_ACTIVITY_: Look through the material that follows and show every line with the string "tail".

═══

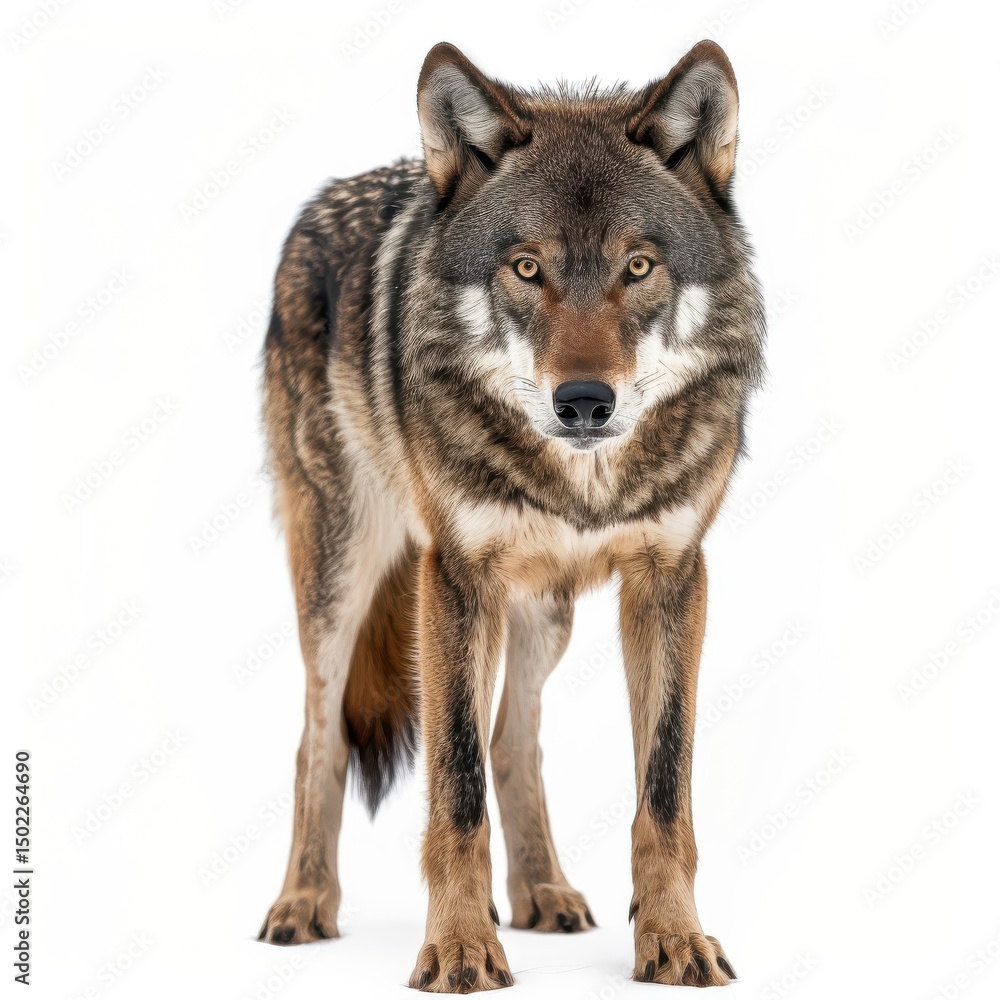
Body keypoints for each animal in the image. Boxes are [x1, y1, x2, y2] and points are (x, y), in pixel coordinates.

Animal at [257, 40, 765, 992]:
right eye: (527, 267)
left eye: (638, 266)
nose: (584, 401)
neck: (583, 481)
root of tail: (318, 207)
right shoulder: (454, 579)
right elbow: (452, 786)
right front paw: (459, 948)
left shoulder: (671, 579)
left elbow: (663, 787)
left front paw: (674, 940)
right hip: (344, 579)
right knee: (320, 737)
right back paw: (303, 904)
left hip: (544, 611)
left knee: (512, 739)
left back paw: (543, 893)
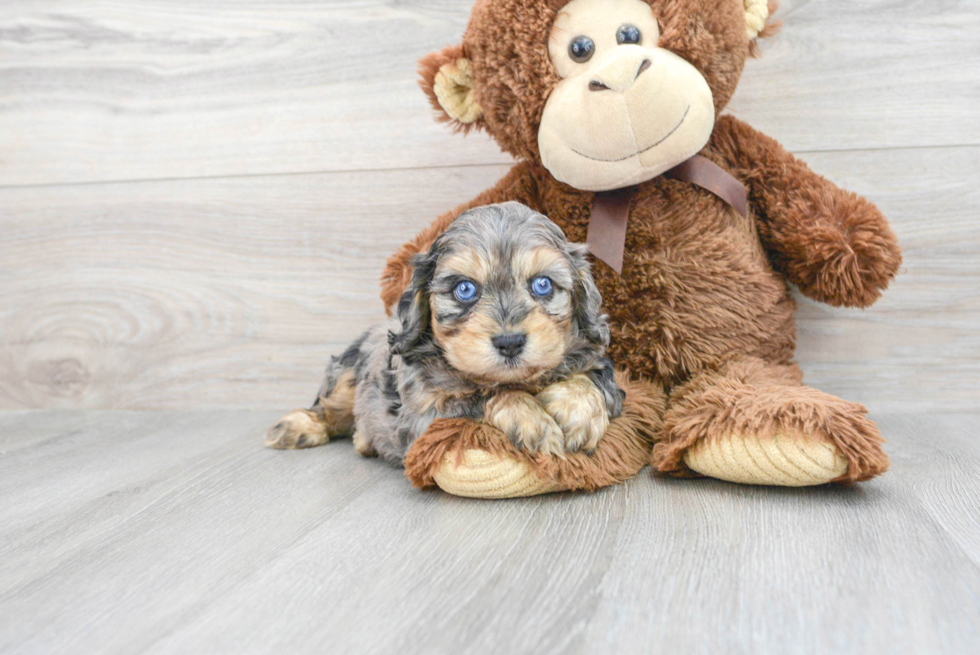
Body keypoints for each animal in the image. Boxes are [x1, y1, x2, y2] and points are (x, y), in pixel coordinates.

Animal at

═══

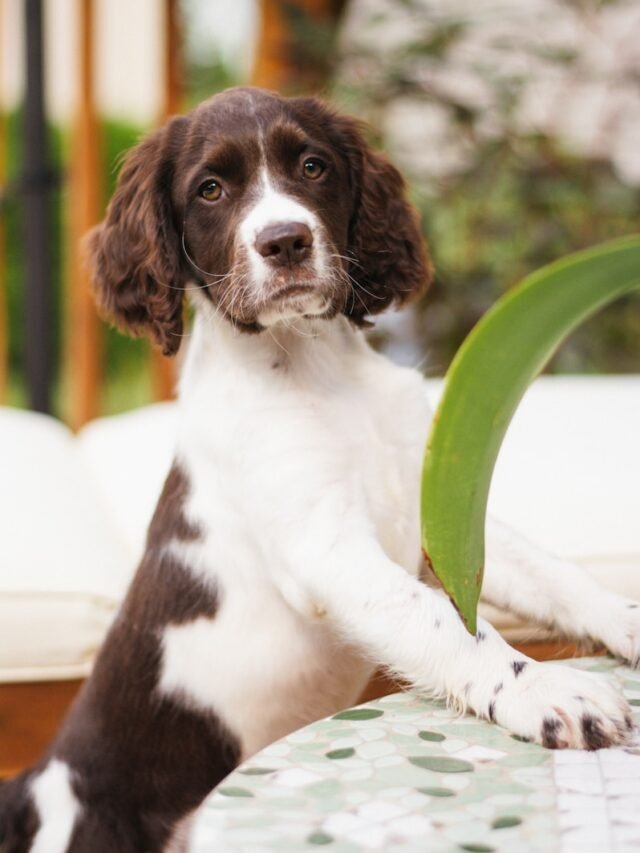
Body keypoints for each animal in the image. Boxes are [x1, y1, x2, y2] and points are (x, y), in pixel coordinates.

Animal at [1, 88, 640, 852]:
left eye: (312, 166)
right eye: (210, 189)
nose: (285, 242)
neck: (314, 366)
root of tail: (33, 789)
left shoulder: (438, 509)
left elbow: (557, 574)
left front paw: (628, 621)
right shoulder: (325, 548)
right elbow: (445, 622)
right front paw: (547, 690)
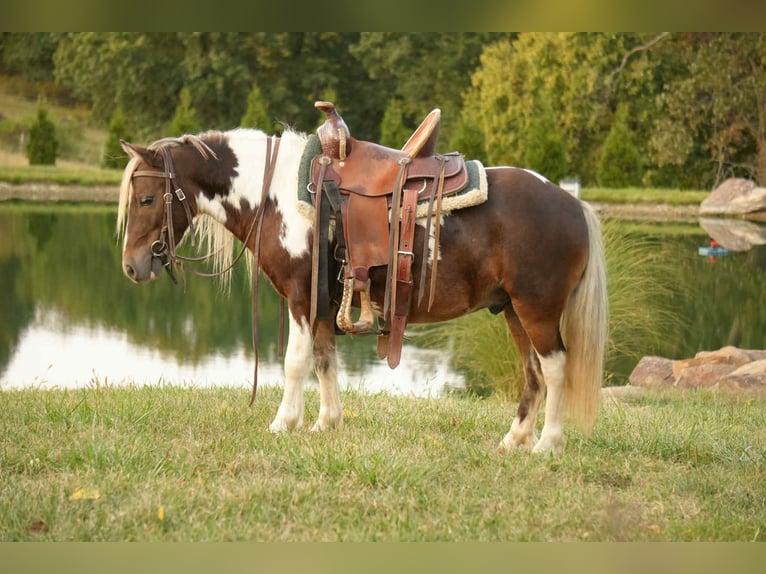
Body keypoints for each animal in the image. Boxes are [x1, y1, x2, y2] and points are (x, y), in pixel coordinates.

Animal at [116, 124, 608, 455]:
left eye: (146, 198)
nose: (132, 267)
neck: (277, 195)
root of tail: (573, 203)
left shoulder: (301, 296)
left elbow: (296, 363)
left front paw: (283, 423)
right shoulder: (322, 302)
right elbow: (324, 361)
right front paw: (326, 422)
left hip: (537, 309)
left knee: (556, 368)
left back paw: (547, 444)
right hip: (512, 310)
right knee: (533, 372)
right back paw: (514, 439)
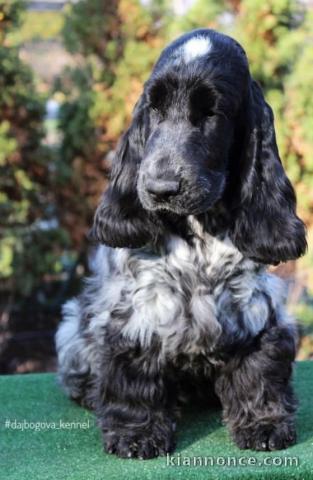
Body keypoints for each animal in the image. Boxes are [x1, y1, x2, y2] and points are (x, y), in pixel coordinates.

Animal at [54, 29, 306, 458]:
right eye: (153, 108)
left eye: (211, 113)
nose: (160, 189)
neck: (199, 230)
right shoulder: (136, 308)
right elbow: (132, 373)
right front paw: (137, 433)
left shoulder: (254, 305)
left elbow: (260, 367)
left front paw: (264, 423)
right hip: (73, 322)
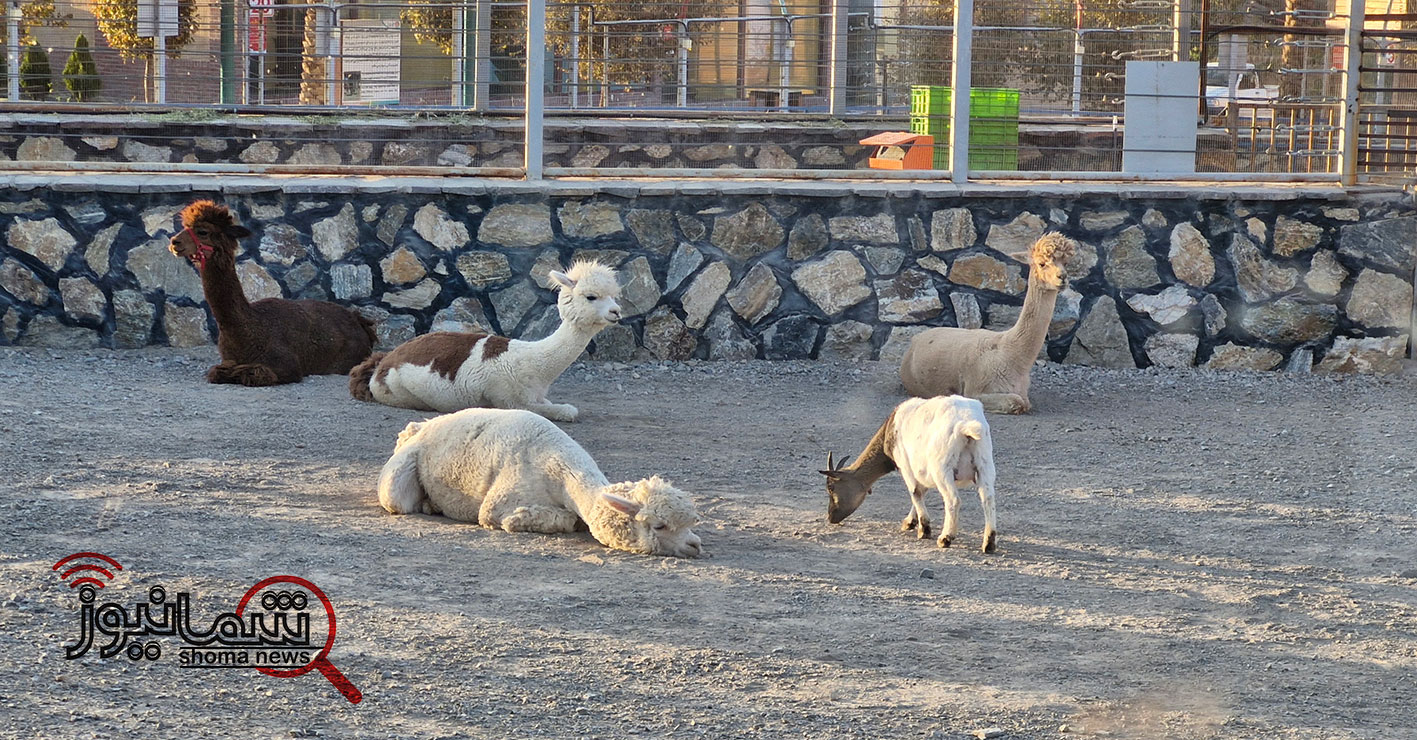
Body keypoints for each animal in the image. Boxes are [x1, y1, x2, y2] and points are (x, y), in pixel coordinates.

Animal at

═══

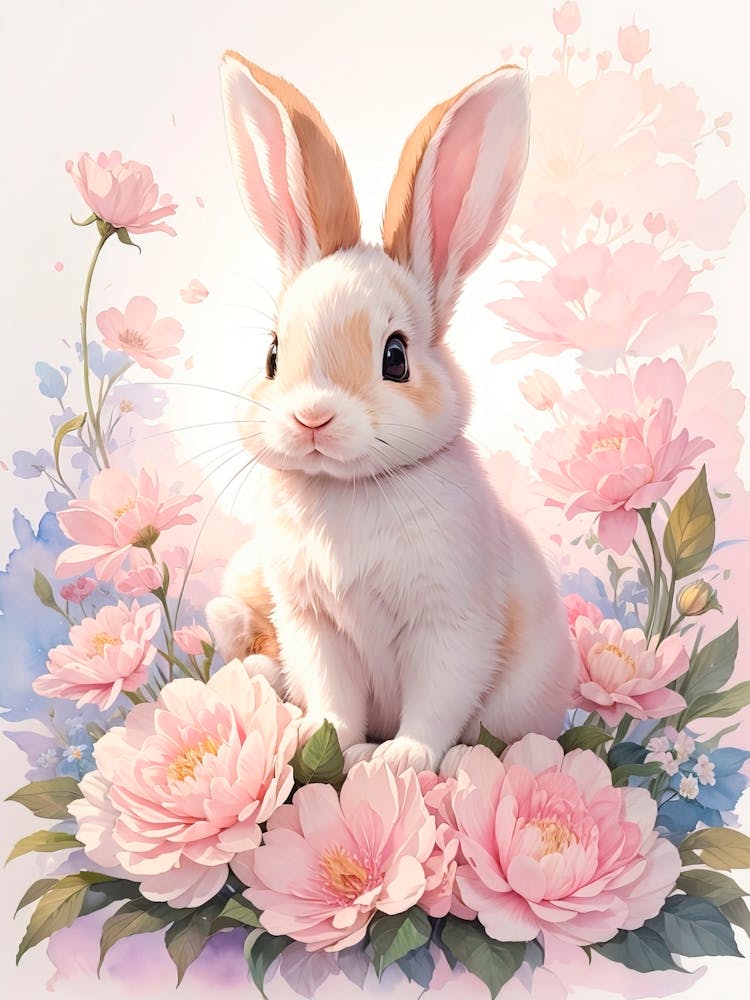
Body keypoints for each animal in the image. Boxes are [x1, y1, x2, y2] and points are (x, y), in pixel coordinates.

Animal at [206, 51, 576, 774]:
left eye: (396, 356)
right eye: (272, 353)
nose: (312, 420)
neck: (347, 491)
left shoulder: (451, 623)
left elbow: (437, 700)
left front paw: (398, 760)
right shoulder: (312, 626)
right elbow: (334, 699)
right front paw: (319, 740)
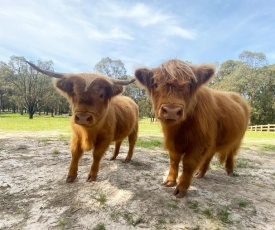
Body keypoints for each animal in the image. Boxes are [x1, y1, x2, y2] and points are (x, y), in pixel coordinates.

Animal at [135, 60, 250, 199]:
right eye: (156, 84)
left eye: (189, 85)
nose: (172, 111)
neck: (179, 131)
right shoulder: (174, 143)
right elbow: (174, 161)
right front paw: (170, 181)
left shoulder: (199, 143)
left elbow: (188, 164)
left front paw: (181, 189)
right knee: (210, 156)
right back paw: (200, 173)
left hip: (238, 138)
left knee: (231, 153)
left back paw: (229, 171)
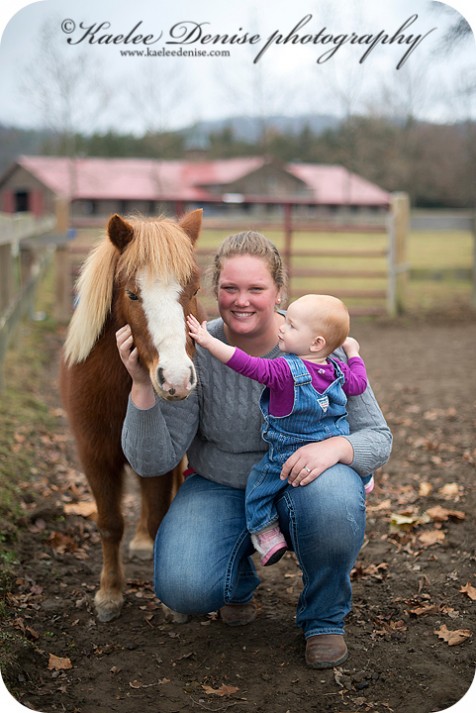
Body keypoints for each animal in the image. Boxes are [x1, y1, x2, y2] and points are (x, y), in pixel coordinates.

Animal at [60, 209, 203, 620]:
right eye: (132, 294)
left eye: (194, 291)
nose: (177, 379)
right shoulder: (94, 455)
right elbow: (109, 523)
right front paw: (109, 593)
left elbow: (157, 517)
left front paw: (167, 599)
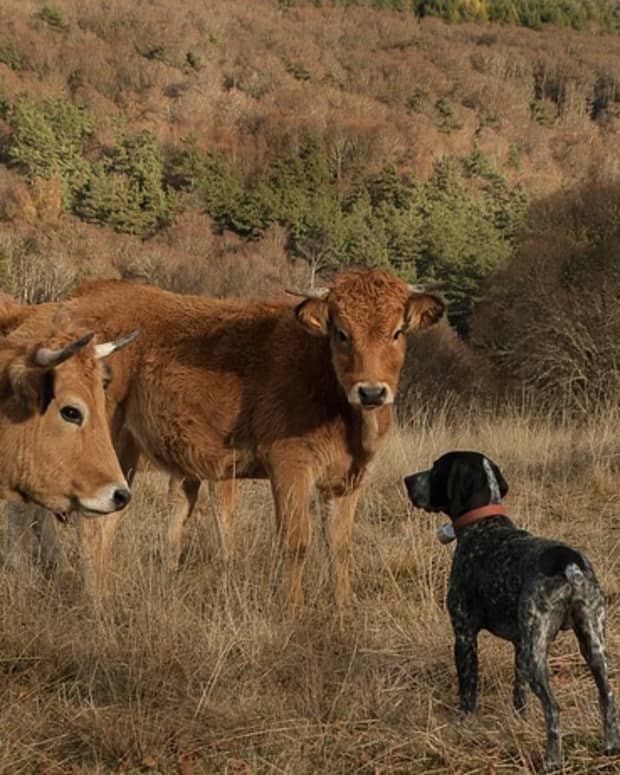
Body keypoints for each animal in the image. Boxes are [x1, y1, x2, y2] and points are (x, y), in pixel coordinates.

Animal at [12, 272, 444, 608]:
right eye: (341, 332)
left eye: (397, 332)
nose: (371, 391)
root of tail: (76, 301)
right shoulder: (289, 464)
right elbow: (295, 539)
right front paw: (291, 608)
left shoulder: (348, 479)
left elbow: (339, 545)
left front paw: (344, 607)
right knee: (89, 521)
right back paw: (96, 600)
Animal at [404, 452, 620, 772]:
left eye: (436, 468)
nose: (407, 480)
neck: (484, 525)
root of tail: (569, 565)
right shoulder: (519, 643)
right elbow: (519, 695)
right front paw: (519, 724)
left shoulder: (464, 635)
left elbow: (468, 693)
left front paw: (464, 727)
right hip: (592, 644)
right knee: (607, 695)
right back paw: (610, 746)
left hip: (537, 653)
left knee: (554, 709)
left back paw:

═══

_SOLUTION BELOW_:
root of tail: (318, 207)
root of tail: (33, 789)
root of tail: (573, 203)
root of tail: (76, 301)
root of tail: (569, 565)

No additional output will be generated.